Red-Snapper etc kann man wohl ganz gut im Meer fangen und es gibt Paylakes mit Snakeheads. Das klangt ziemlich interessant, da auch nicht mit nem FoPu vergleichbar.


----------



## HeinBlöd (8. September 2015)

*AW: Thailand, Phuket*

Swissfish,

vielleicht wirst Du hier geholfen ?

http://fishinginphuket.com/


----------



## chef (9. September 2015)

*AW: Thailand, Phuket*

http://www.anglerboard.de/board/showthread.php?t=281908


----------



## Fischkunst Extrem (18. September 2015)

*AW: Thailand, Phuket*

Mein erster Beitrag.

Für das Big Blue Fischen in Thailand benötigst du ein relativ schnelles Boot.
So ist auch schon mal sicher das nur Big Blue und Barrakudas dran gehen.

Am besten eigenen sich sehr lange Wobbler / Jerks 20-30 CM welche nicht zu tief geführt werden. Das Wasser ist dort meist sehr klar und die Fische hören auch sehr gut. Ectl noch ein Spinnerplättchen 15 cm. vorsetzen, das macht noch mehr Sound. (Vorher aber testen ob es auch alles gut im Wasser "läuft".  Den #Käder dann maximal 100 - 200 Meter rauslassen.
Wichtig sind am Köder einige Ansgthacken.
Gerade diese Zielfische kommen von unten und leicht seitlich, beissen meistens immer in den Kopf des Köders.
Eigentlich alle meiner Baracudas in diesem Gebiet waren aussen am Maul gehackt. Nur der Big Blue schnappt schon mal richtig zu.

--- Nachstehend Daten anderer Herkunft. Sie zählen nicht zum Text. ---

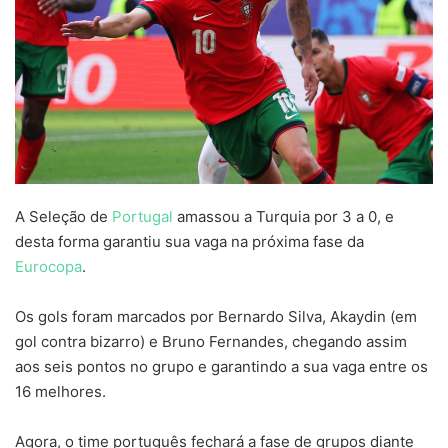
A Seleção de
Portugal
amassou a Turquia por 3 a 0, e
desta forma garantiu sua vaga na próxima fase da
Eurocopa
.
Os gols foram marcados por Bernardo Silva, Akaydin (em
gol contra bizarro) e Bruno Fernandes, chegando assim
aos seis pontos no grupo e garantindo a sua vaga entre os
16 melhores.
Agora, o time português fechará a fase de grupos diante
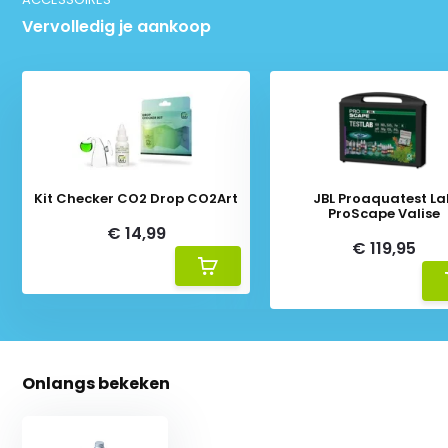
Vervolledig je aankoop
Kit Checker CO2 Drop CO2Art
JBL Proaquatest La
ProScape Valise
€ 14,99
€ 119,95
Onlangs bekeken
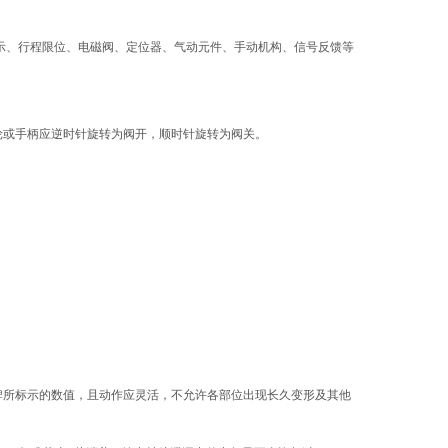
示、行程限位、电磁阀、定位器、气动元件、手动机构、信号反馈等
轮或手柄应逆时针旋转为阀开，顺时针旋转为阀关。
标牌所标示的数值，且动作应灵活，不允许各部位出现长久变形及其他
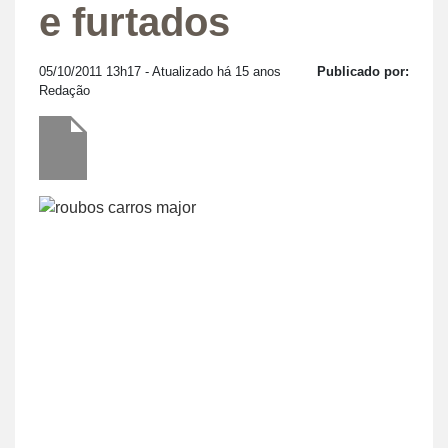
e furtados
05/10/2011 13h17
- Atualizado há 15 anos
Publicado por:
Redação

Vorteilhaft ist es auch wenn du dich mit 2-3 Leuten zusammen tust udn dich von so nen kleinen "Piratenboot" (Sehen so aus) zu ner coolen Insel zum Baden bringen lässt. So kannste hin und zurück paar Stunden cool fischen, siehst einige Inseln und kannst auch noch ne Stunde oder zwei geil Baden gehen. 
Bei uns hat es meist keine 20- 30  Minuten gedauert bis wieder einer eingestiegen ist. Das ermüdet auch sehr.

Vorteilhaft erwies sich auch eine Stationär Wallerrute mit dicker Mono, dabei zu haben. Wenn man etwas zum ermüden kommt dann ist dich schon um einiges "fauler" zu fischen als die Dicke Boots-Multi.

Hoffe ist dir hilfreich


----------